Abstract

Dear Editor:
As a largely hospital-based palliative provider, I started a palliative medicine consultation program at a local nursing home. If only I had known how different these worlds are, and if only I had been more considerate of factors for my patients I discharged to this setting. These are five things all palliative care medicine providers should know:
1. “There is NO doctor in the house.” In fact, there are often no doctors, no nurse practitioners, no physician assistants rounding daily in the nursing home. A new admission may not be seen by a provider for days. 2. “Call the Nurse.” Most nursing homes do not have RNs in the building 24/7. LPNs and CNAs provide most of the care for the residents. This limits the assessments and skills that can be used to manage patients in house. Did I mention there is not a respiratory therapist either? 3. “100 days.” If you send a patient to a Skilled Nursing Facility (SNF) for rehab, wound care, etc., they are not guaranteed 100 days. In fact they are guaranteed NOTHING. On day 2, if they cannot participate in therapy, or if their insurance reviews the case, they face discharge or need to pay out of pocket. Sending patients under SNF who are at the end of life to “try rehab” or “buy time” helps no one; but I've done it many, many times thinking it will ease financial burdens for some time. Largely it doesn't. It delays pain. It delays planning. Our reliance on SNF placement leaves patients, families, therapists, and facility social workers to scramble to reframe expectations and find appropriate care plans when the insurance decides to stop paying. 4. “STAT does not means STAT.” Most nursing homes receive medication deliveries ONCE A DAY. That means if new admits come at night, they may not receive medications until the next day.
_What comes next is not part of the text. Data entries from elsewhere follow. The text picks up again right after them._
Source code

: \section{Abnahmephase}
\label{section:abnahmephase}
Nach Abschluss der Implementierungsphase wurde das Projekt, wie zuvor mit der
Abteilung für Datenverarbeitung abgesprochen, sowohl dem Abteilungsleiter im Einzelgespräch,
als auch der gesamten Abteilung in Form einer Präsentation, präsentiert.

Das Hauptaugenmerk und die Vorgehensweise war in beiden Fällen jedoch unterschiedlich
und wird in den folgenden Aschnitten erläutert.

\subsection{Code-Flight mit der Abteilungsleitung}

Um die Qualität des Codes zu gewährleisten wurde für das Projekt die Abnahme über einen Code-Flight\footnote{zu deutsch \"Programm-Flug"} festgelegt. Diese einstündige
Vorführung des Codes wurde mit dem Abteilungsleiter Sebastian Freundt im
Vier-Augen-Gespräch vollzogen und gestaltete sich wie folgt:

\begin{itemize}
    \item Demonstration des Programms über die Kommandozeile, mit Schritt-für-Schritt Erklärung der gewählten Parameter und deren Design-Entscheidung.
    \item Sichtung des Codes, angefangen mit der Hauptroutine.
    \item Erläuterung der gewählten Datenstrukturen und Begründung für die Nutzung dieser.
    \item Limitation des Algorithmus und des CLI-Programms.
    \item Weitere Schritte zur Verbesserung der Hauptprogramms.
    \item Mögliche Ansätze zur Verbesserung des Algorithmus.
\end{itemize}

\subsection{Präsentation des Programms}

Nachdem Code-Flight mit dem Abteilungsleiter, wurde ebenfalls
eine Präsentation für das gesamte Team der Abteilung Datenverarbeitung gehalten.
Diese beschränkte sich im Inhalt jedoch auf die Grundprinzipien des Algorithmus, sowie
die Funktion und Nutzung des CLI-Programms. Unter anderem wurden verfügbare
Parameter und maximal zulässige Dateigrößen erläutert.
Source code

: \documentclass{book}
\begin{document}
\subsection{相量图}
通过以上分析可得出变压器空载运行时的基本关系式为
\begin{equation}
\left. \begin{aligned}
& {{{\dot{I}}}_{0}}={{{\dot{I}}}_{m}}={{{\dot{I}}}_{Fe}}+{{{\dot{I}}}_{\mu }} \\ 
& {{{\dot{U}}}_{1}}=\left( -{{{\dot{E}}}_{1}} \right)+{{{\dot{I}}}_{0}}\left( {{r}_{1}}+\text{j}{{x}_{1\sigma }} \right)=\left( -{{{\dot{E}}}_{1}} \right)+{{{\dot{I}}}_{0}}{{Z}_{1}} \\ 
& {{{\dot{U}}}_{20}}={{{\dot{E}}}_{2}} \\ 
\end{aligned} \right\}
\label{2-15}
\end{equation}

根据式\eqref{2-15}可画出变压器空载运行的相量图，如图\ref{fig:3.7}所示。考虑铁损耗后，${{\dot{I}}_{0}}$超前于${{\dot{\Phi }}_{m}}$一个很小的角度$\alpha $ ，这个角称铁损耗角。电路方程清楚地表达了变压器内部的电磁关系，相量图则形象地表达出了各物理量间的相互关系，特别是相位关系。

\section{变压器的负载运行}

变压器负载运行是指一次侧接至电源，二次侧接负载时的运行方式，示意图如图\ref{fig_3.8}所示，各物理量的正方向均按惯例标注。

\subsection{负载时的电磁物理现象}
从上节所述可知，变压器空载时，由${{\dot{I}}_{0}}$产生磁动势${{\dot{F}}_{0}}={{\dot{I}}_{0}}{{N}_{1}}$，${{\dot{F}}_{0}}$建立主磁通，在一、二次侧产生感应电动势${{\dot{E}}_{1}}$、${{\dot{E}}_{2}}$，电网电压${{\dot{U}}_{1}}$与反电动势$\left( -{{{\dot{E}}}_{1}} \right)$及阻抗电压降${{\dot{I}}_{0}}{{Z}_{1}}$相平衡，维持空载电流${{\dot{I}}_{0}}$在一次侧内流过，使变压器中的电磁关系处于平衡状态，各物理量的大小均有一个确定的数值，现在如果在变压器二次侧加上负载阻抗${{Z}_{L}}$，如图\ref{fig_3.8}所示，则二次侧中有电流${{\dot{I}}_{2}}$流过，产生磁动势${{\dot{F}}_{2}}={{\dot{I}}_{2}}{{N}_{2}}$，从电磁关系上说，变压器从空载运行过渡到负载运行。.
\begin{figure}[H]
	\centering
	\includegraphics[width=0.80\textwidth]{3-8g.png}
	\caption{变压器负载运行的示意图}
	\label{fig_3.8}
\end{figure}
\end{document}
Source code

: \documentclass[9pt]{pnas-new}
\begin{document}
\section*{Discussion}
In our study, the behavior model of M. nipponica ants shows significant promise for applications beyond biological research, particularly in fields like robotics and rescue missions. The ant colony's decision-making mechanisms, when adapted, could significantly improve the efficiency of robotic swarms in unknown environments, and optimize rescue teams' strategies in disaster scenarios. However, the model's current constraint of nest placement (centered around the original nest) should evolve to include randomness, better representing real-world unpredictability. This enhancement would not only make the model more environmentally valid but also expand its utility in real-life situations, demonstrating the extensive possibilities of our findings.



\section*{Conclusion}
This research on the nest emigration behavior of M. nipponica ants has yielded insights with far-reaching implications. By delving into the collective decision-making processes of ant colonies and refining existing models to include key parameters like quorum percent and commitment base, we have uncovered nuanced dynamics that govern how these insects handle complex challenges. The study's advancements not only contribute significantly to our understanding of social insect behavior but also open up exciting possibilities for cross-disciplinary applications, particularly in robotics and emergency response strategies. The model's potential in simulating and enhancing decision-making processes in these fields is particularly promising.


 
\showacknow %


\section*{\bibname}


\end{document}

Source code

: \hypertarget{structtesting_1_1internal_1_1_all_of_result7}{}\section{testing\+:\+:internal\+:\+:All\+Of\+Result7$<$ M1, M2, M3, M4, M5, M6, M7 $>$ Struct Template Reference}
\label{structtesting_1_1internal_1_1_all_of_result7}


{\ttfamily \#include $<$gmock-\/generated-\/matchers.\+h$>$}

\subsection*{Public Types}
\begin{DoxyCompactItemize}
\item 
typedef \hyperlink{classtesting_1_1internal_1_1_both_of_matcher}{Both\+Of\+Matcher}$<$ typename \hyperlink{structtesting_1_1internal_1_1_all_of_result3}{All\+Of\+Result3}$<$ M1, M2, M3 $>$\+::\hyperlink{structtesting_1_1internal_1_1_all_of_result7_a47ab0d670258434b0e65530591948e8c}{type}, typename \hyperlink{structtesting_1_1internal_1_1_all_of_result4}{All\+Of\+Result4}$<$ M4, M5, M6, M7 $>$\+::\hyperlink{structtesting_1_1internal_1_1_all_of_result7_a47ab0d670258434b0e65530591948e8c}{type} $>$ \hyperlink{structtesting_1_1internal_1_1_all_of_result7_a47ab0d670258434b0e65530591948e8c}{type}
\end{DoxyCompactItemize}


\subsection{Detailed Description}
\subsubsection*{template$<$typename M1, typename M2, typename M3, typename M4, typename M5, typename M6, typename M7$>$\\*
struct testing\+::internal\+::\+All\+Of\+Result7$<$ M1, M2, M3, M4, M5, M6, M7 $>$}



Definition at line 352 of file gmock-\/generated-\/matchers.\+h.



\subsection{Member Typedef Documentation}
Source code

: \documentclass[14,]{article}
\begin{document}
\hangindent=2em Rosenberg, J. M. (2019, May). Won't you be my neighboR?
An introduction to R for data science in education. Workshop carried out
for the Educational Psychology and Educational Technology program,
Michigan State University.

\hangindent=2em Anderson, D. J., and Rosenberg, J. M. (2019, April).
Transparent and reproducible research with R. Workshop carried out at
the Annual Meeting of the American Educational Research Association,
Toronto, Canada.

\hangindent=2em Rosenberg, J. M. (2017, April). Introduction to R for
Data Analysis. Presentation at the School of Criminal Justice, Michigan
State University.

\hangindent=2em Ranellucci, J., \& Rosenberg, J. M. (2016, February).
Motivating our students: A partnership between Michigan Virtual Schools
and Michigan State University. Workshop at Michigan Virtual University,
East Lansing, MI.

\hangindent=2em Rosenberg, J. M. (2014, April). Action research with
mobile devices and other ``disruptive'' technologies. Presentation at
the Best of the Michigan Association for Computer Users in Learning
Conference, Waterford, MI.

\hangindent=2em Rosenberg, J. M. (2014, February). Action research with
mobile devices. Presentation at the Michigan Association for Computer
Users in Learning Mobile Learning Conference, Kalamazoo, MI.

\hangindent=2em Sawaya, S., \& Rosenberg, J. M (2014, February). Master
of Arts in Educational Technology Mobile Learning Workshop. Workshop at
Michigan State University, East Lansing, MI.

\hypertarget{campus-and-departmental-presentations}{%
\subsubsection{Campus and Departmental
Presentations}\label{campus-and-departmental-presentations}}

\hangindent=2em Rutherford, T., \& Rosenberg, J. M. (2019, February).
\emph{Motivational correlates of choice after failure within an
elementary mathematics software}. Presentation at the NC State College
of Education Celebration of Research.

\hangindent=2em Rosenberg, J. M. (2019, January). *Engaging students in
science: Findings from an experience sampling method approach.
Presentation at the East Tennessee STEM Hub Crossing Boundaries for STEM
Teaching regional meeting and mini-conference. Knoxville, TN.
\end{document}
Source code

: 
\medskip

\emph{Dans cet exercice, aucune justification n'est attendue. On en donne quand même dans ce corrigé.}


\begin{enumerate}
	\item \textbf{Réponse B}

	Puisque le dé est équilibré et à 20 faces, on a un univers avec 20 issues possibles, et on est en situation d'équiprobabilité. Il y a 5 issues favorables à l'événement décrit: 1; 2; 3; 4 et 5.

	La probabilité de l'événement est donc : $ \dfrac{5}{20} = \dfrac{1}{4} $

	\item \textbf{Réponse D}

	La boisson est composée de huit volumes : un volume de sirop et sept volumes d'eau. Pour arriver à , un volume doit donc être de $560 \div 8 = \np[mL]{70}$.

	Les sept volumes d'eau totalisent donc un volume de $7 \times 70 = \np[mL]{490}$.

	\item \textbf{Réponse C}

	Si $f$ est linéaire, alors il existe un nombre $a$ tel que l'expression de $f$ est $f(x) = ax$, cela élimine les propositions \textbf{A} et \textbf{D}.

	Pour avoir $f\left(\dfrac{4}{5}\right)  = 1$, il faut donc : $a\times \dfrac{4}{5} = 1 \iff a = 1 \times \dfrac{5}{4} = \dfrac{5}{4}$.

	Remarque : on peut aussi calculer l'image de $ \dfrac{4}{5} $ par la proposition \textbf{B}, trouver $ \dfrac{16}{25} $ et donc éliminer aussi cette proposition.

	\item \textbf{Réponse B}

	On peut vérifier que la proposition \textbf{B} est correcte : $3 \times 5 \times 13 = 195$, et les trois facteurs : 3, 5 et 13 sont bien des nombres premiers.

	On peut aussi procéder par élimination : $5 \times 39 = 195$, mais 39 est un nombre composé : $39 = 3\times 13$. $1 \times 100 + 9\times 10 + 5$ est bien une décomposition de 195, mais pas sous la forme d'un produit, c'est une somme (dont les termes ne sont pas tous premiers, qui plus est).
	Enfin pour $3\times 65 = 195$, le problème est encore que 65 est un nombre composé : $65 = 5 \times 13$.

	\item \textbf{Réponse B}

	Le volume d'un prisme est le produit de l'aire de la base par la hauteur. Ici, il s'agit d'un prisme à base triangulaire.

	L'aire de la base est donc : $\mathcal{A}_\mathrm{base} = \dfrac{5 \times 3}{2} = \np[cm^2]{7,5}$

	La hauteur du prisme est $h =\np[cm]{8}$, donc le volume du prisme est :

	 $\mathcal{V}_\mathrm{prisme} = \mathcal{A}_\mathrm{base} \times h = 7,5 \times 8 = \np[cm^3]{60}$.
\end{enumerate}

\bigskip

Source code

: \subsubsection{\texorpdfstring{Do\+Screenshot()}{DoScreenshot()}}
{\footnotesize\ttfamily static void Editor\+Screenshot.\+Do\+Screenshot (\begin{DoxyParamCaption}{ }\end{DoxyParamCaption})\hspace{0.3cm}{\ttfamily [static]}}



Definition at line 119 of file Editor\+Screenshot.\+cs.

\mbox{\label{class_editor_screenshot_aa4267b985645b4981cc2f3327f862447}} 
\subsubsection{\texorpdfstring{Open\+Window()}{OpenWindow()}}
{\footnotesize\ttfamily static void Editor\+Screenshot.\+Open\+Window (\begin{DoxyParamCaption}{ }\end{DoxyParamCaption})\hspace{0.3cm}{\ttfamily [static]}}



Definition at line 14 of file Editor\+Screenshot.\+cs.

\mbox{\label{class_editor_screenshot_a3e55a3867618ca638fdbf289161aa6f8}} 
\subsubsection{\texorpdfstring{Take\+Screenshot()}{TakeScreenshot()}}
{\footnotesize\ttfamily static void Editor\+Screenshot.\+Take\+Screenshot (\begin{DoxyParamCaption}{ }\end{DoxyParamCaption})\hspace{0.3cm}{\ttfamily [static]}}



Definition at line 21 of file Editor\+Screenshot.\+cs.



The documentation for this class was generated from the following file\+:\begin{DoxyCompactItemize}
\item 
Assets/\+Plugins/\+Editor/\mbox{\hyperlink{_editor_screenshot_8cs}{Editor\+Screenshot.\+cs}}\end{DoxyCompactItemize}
Although they have STAT boxes of some medications, these typically do not have many of our comfort medications. We can order a medication stat, but in reality that often takes four to six hours to arrive. 5. Time is slower, the pace is quieter, and the relationships deeper. The urgency and pace of hospital-level care is absent. You see people's true possessions and even their real clothes. Stories that can be shared, old and new, give tremendous meaning to residents, families and staff.
As our field grows from largely hospital-based providers to reach the community settings, we must remain cognizant that there is a world outside the hospital and it is different. Different is hard and raises more questions about how to do what we do. I am still striving to remain flexible and adaptable, with a growing list of lessons and questions for my colleagues who have already learned them.